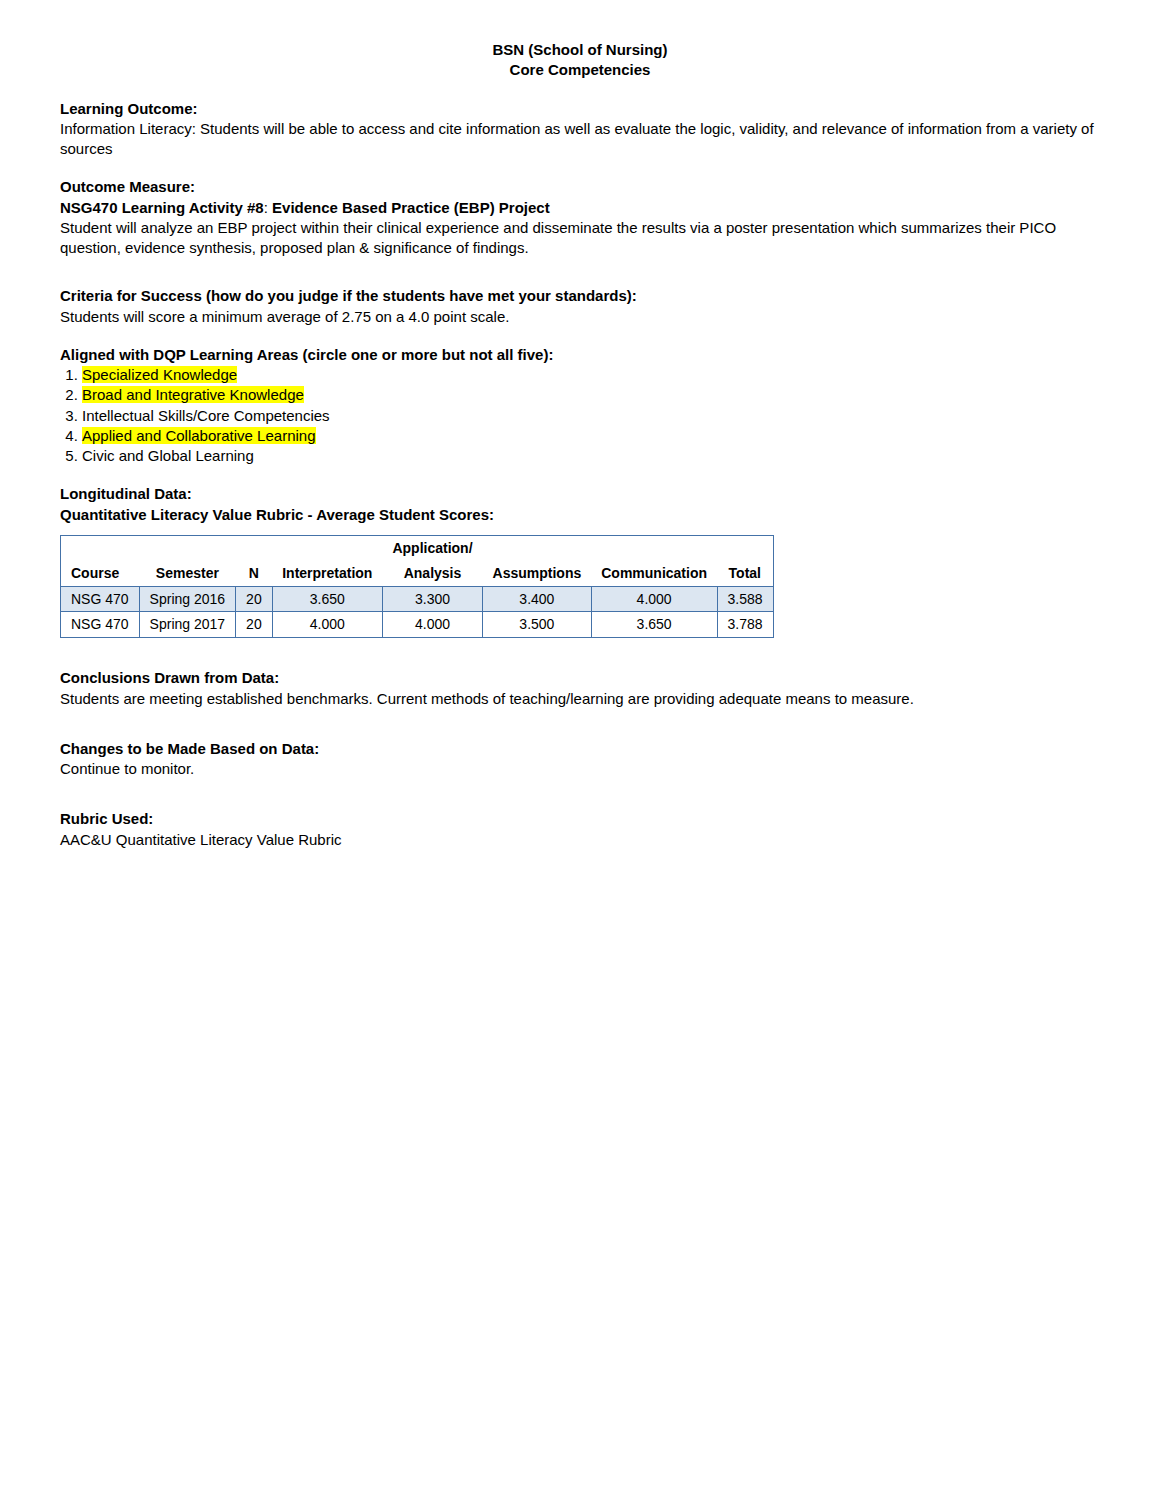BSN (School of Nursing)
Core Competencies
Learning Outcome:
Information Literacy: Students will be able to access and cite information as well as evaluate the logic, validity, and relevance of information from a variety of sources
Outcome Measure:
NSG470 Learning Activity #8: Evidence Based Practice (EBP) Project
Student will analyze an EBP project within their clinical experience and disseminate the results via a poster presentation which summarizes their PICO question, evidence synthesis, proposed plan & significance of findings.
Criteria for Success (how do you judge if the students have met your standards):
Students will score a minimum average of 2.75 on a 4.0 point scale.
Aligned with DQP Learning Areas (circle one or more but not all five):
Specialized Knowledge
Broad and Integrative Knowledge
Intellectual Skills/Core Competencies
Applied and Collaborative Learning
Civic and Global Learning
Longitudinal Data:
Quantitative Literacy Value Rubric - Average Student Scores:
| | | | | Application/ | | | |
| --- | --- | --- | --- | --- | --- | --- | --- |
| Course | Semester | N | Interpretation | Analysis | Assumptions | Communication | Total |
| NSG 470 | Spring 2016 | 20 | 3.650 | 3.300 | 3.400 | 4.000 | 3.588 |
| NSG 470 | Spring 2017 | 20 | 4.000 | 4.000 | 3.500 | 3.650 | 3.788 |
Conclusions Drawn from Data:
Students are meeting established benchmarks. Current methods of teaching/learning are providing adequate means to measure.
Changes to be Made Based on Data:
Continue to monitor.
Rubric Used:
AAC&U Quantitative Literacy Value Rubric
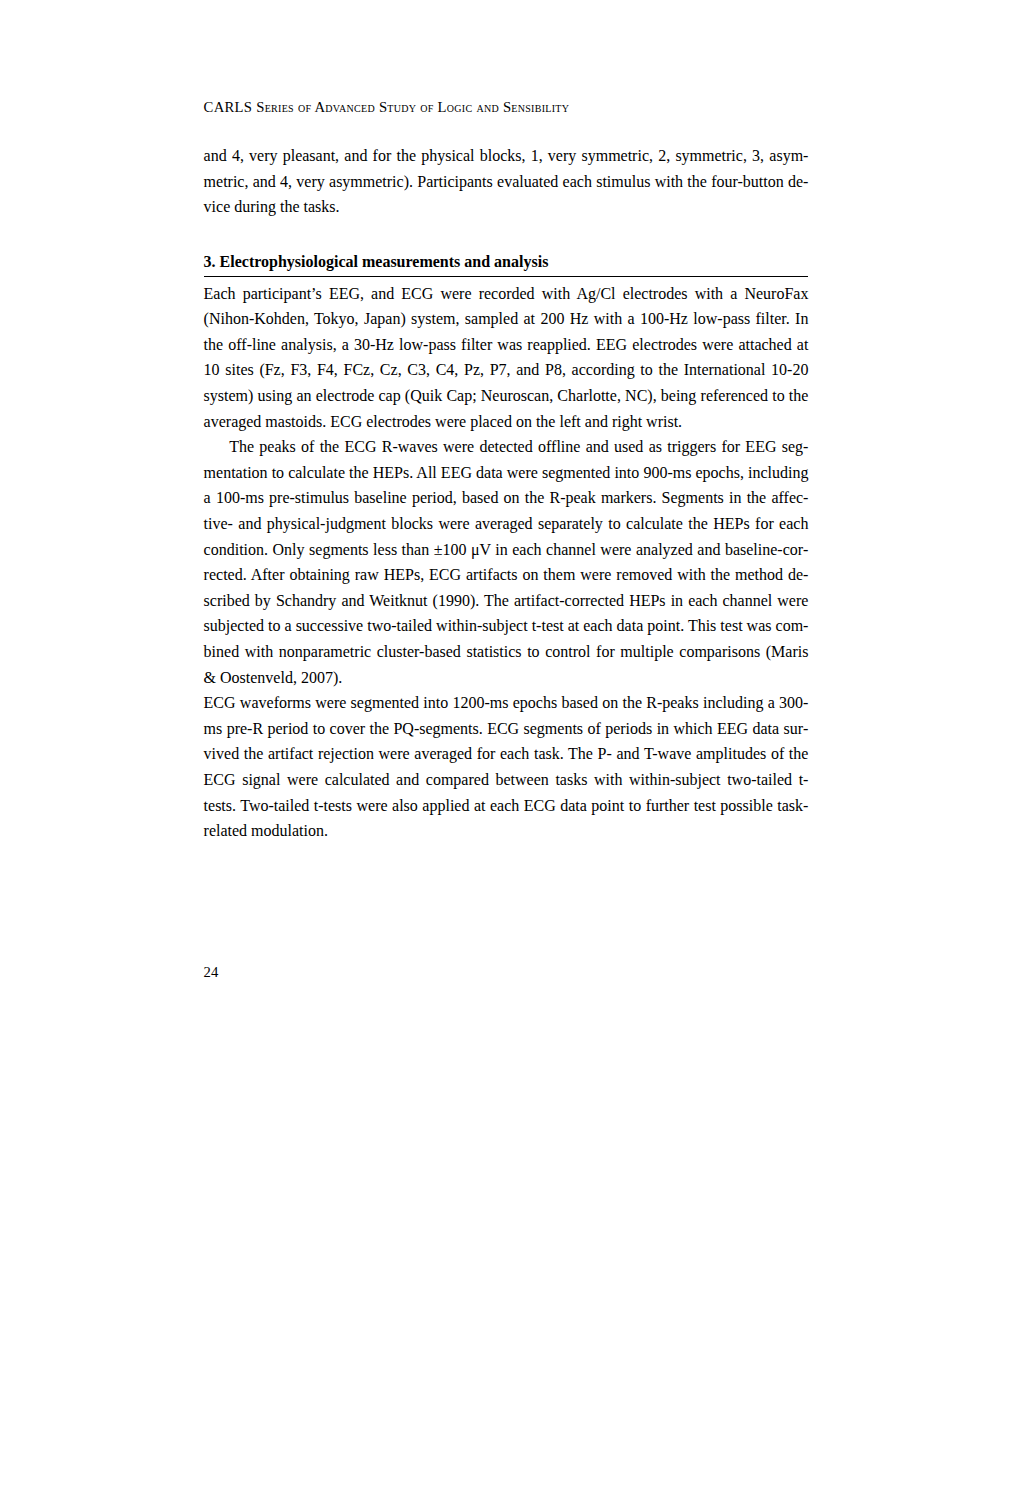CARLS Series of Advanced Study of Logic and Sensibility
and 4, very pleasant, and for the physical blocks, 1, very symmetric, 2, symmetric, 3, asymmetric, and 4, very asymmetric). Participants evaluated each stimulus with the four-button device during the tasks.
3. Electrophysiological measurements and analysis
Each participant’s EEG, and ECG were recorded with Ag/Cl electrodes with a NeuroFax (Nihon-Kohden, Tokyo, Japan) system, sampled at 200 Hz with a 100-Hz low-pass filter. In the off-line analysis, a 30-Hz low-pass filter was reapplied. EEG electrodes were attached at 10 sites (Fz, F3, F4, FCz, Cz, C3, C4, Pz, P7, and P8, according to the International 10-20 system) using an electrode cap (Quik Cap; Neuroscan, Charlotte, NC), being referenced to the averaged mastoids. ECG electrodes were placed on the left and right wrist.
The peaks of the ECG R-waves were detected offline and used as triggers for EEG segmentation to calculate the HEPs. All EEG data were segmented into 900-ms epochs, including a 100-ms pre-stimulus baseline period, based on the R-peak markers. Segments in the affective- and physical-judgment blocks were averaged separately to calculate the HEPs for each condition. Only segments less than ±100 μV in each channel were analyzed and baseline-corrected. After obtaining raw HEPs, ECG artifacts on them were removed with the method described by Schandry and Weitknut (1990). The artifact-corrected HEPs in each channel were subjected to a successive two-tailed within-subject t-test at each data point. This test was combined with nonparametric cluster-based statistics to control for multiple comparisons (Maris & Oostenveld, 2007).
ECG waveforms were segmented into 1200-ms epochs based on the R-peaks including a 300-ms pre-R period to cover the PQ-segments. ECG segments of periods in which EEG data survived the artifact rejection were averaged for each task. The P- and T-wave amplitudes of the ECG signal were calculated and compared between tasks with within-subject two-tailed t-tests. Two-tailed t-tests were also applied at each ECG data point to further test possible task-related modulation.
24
---
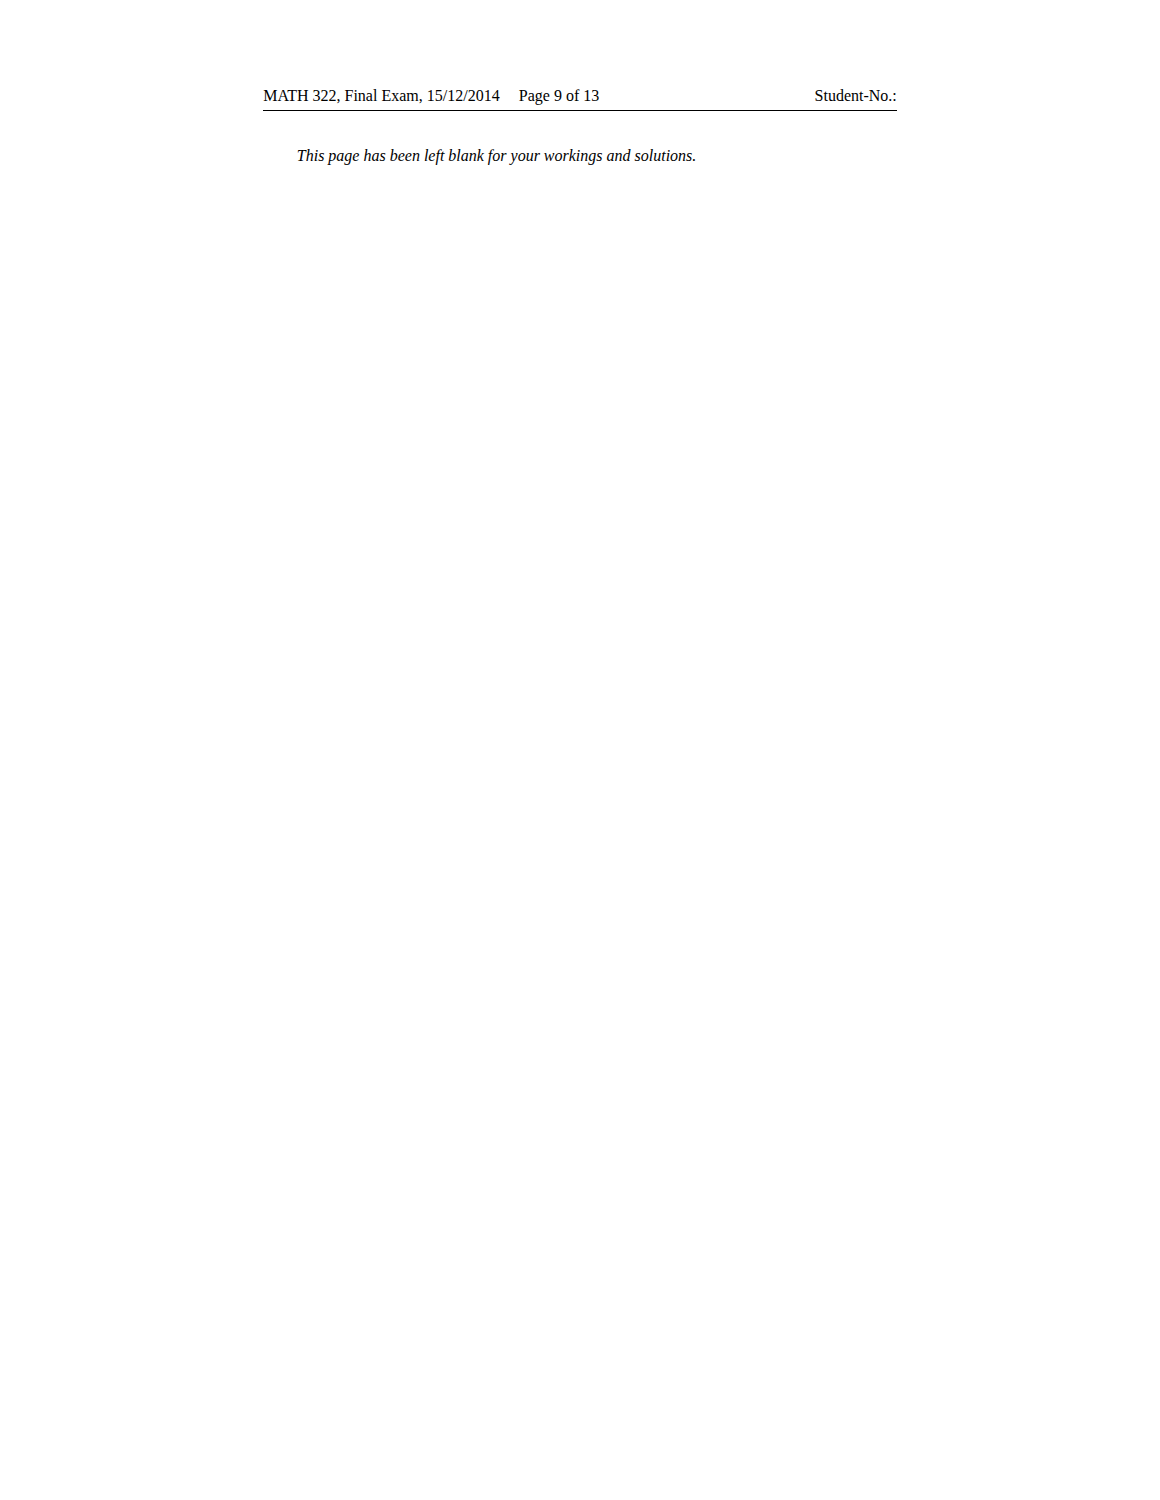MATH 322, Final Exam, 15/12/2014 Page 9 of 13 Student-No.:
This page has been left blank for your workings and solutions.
==
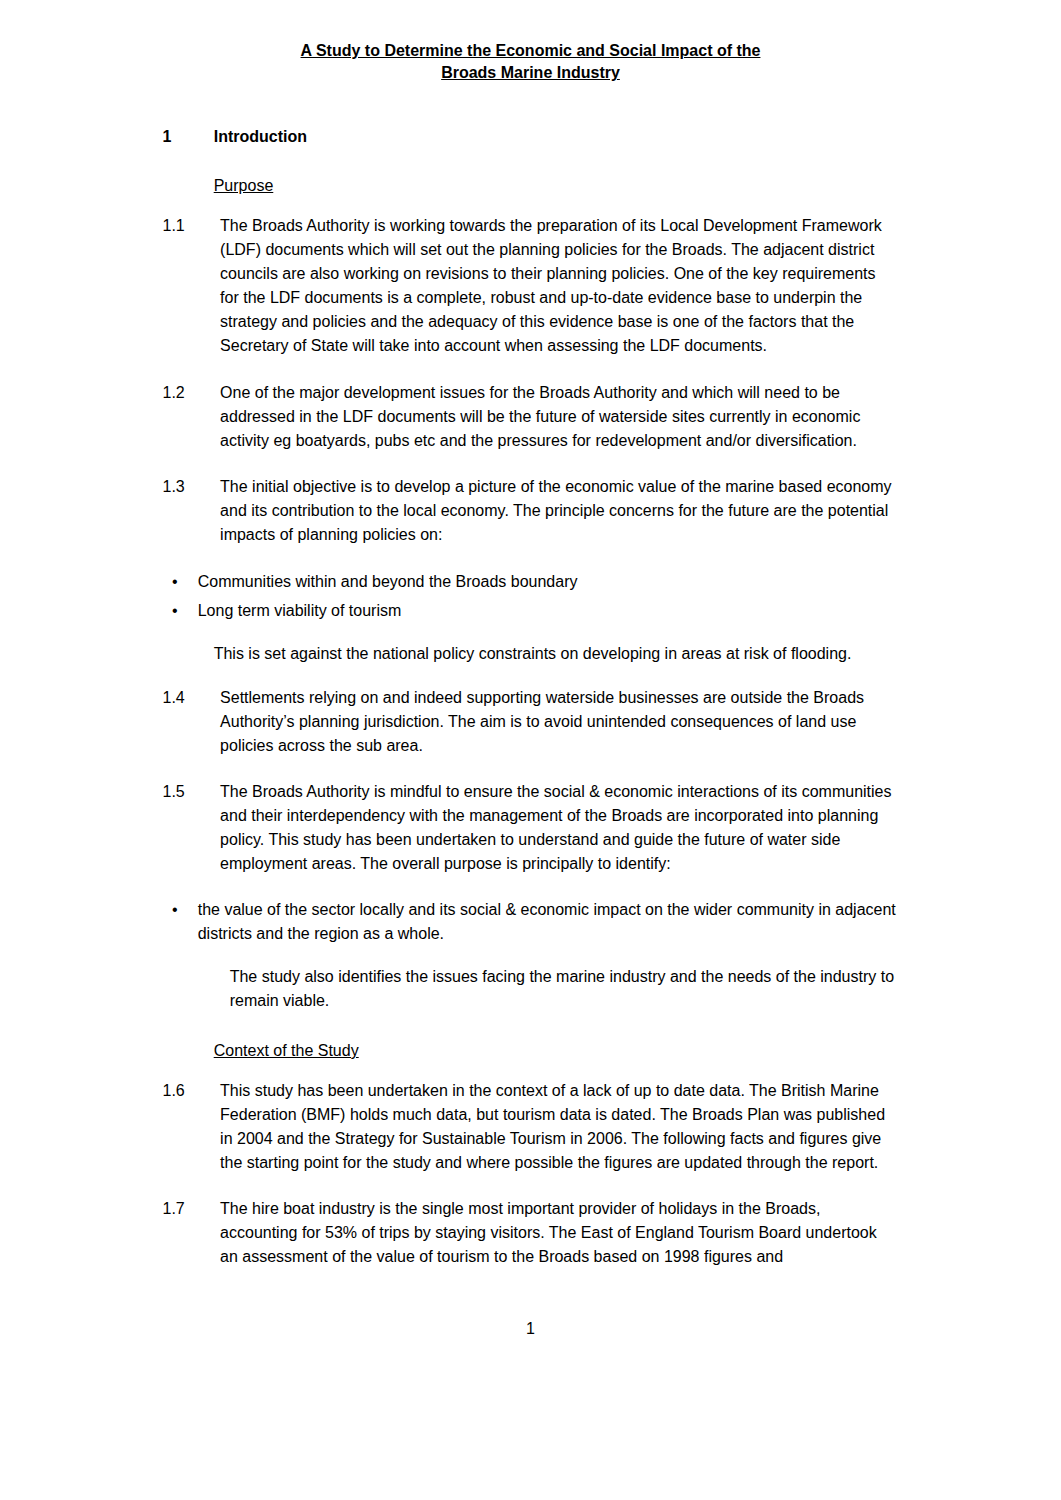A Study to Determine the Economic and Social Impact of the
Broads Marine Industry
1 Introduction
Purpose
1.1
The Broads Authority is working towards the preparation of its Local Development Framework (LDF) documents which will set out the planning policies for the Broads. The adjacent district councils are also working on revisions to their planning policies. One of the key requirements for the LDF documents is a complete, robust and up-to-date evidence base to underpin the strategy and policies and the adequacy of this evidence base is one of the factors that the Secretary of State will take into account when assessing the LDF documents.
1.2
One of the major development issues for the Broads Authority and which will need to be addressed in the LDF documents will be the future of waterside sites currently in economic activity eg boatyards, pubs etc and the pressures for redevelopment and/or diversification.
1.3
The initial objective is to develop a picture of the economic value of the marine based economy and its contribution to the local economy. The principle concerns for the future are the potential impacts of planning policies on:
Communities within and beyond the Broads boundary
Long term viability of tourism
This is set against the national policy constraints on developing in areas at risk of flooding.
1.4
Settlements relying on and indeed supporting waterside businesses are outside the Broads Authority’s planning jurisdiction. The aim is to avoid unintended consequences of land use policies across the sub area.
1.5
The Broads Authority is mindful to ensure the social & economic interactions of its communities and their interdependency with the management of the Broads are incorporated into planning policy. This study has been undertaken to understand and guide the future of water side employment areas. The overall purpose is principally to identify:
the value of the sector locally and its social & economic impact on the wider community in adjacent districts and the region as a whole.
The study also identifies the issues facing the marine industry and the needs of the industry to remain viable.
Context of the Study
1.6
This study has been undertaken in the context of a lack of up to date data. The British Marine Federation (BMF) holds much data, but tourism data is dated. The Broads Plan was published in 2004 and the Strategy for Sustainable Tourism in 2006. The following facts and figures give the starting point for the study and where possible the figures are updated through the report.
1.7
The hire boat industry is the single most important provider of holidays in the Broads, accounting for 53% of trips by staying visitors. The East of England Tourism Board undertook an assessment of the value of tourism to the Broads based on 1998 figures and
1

- **Problem to solve**: Each line in the material with "tourism" in it must be reported.

- **Exercise result**:
Long term viability of tourism
This study has been undertaken in the context of a lack of up to date data. The British Marine Federation (BMF) holds much data, but tourism data is dated. The Broads Plan was published in 2004 and the Strategy for Sustainable Tourism in 2006. The following facts and figures give the starting point for the study and where possible the figures are updated through the report.
The hire boat industry is the single most important provider of holidays in the Broads, accounting for 53% of trips by staying visitors. The East of England Tourism Board undertook an assessment of the value of tourism to the Broads based on 1998 figures and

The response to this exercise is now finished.